If the vaccination strategy presented in this study was followed, the total amount of traditional vaccines against influenza would be reduced by half, which would allow more individuals to be vaccinated in a timely manner. The DNA vaccine is required as a second component with added complexity in this new prime-boost strategy. Although not shown in this report, preclinical studies have suggested that DNA primed antibody responses are usually long-lasting. Taking together, the report supports the idea of a prepandemic vaccination, since various DNA vaccines can easily be mixed together to provide broad coverage against several potential pandemic influenza viruses (even across different subtypes), long before any outbreak. Hosts primed with DNA vaccines are very likely to have reduced morbidity and mortality, even without a boost.
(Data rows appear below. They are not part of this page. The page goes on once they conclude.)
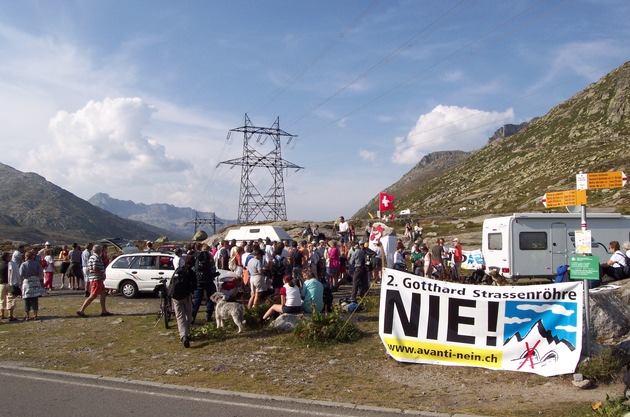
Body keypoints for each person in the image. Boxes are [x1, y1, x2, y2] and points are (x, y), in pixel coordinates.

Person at [77, 245, 112, 317]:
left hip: (97, 279)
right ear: (99, 251)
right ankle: (81, 310)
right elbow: (94, 267)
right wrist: (102, 274)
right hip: (96, 279)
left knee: (103, 294)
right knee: (93, 295)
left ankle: (104, 310)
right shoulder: (96, 257)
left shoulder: (93, 257)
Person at [171, 255, 197, 348]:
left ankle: (183, 335)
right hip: (186, 296)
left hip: (176, 297)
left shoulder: (178, 270)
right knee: (188, 315)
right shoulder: (192, 273)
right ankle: (186, 333)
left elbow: (172, 283)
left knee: (180, 316)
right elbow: (194, 286)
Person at [191, 243, 218, 324]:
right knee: (210, 297)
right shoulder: (209, 256)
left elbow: (193, 268)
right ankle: (208, 315)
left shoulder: (196, 255)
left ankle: (193, 316)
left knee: (197, 299)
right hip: (209, 280)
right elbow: (213, 267)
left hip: (199, 280)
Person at [19, 250, 45, 320]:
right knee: (34, 298)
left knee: (26, 299)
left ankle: (27, 315)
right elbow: (40, 273)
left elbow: (21, 274)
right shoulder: (37, 264)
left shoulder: (23, 264)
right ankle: (35, 315)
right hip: (35, 281)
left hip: (27, 281)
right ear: (33, 257)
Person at [0, 252, 18, 321]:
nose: (11, 257)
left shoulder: (1, 265)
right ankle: (10, 315)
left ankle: (2, 314)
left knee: (1, 299)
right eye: (9, 256)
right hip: (9, 283)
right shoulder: (11, 265)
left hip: (1, 283)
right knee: (10, 298)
This strategy gives public health officials the means needed to decrease the demand of traditional vaccines at the time of an outbreak of pandemic influenza. Moreover, this study1 is a milestone for DNA vaccine development. When used alone in man, DNA vaccines have not been sufficiently immunogenic, even with the use of various molecular adjuvants. By contrast, DNA vaccination is very effective in priming the human immune system to amplify the immune response when followed by a boost vaccination with either protein or viral vector vaccines. Ledgerwood and colleagues went further to show that DNA priming could be more effective than a type of influenza vaccine that has been licensed for human use. More studies are needed to see if doses of DNA and inactivated influenza vaccine can be reduced when such a heterologous prime-boost approach is used. It will also be interesting to compare the present approach with inactivated vaccines formulated with various adjuvants, particular results on the longevity of any recorded protective antibody responses. The results from the present study show that a long resting period between the prime and the boost is needed to achieve high protective antibody responses. Although the resting period between vaccinations is well known to be important in traditional vaccinology, such effect was remarkably clear in the present study.
This setting will offer a unique model to further dissect the mechanisms behind this phenomenon. By sequentially reducing the time between the prime and boost immunisations, it might be possible to determine whether antibody affinity maturation is implicated if the sequential sequence changes of immunoglobulin genes of protective antibodies are monitored. A well designed clinical study not only answers the clinical question at hand but also provides great insight to human biology. By using two vaccine components instead of one, Ledgerwood and colleagues certainly stimulated our thoughts more than the authors would have initially hoped.